5

I'm developing a "paperless" workflow and plan to save all files in PDF/A-1b format.

I'm trying to develop a simple batch file for converting PDF files that I create or receive to PDF/A-1b. Starting from this answer, I have the following batch file:

gswin32c ^
   -dPDFA ^
   -dNOOUTERSAVE ^
   -sProcessColorModel=DeviceCMYK ^
   -dUseCIEColor ^
   -sDEVICE=pdfwrite ^
   -o %2 ^
   -dPDFACompatibilityPolicy=1 ^
    "C:\Program Files (x86)\gs\gs9.07\mylib\PDFA_def.ps" ^
    %1

In PDFA_def.ps, I've tried a few different ICC profiles, including one I found on my system

C:/Windows/System32/spool/drivers/color/CalibratedDisplayProfile-5.icc

and sRGB_IEC61966-2-1_no_black_scaling.icc from color.org.

My test input file is a 1-page email printed from Microsoft Outlook 2010 using CutePDF 2.8 (which uses Ghostscript 8.15).

After converting with my batch file and Ghostscript 9.07, Adobe Reader thinks the output is PDF/A, but PDF/A-1b validation by pdf-tools.com fails with the message "The value of the key N is 4 but must be 3."

I have traced this back to the following construct in the PDF output file:

<</Filter/FlateDecode
/N 4/Length 2595>>stream

If I change /N 4 to /N 3, the "value of key N" message goes away. /N apparently represents the number of objects in the stream that follows this header. I don't know how to read the encoded stream so I don't understand what it contains nor why pdf-tools thinks it must only contain 3 objects.

A PDF/A printed using Bullzip, which also uses Ghostscript, also fails validation with the "key N is 4 but must be 3" message.

Does this have something to do with the color space? I'm out of my depth there. I think I'd be happy with a "plain" sRGB space. Ghostscipt docs say the PDF/A encoding must be CMYK. Adobe implies that either RGB or CMYK works for PDF/A. So I'm unclear about how to find an appropriate .icc profile.

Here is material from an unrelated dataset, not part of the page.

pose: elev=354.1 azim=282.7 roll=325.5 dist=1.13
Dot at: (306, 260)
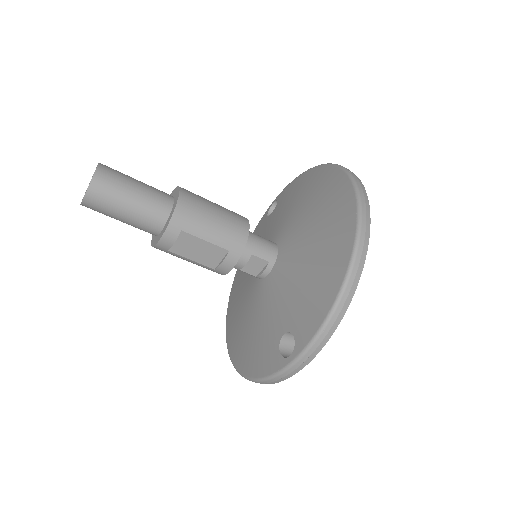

Or maybe the validator is wrong and everything is fine?

Mark Berry
  • 1,557

2 Answers2

8

With the help of a GhostScript developer in this bug report, I was able to solve the /N problem. Lessons learned:

  • The GhostScript doc referenced in my question is out of date. The current doc, here, says that ProcessColorModel=DeviceRGB is okay.
  • ICC profiles describe a color space. Some valid color spaces are GRAY, RGB, and CMYK. You can check the color space of an ICC profile using the free ICC Profile Inspector.
  • In the section of the PDF file causing validation errors, /N represents the number of colorants.
  • The PDFA_def.ps file emits the /N value. The sample included with Ghostscript 9.07 only emits /N 1 (for ProcessColorModel=DeviceGray) or /N 4 (for any other ProcessColorModel).
  • My original test specified ProcessColorModel=DeviceCMYK which caused /N 4, but used an ICC profile describing an RGB color space. The validators correctly caught this discrepancy: I promised 4 colors but only described 3.

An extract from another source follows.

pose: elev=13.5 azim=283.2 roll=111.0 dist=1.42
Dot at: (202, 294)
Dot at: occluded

Most ICC profiles that I found for displays and office printers describe an RGB color space. (CMYK seems more specific to high-end printing presses and certain kinds of paper.) For my purposes, RGB is preferable. The following batch file converts a PDF file to PDF/A-1b with an RGB color space:

gswin32c ^
   -dPDFA ^
   -dNOOUTERSAVE ^
   -sProcessColorModel=DeviceRGB ^
   -dUseCIEColor ^
   -sDEVICE=pdfwrite ^
   -o %2 ^
   -dPDFACompatibilityPolicy=1 ^
    "C:\Program Files (x86)\gs\gs9.07\mylib\PDFA_def.ps" ^
    %1

In PDFA_def.ps, specify an ICC profile that describes an RGB color space, and change the section for defining an ICC profile as follows:

% Define an ICC profile :

[/_objdef {icc_PDFA} /type /stream /OBJ pdfmark
[{icc_PDFA} <</N systemdict /ProcessColorModel get /DeviceGray eq {1} {systemdict /ProcessColorModel get /DeviceRGB eq {3} {4} ifelse} ifelse >> /PUT pdfmark
[{icc_PDFA} ICCProfile (r) file /PUT pdfmark

The long line includes a nested ifelse statement that will detect ProcessColorModel=DeviceRGB and emit the appropriate /N 3. The resulting file should pass validation at pdf-tools.com.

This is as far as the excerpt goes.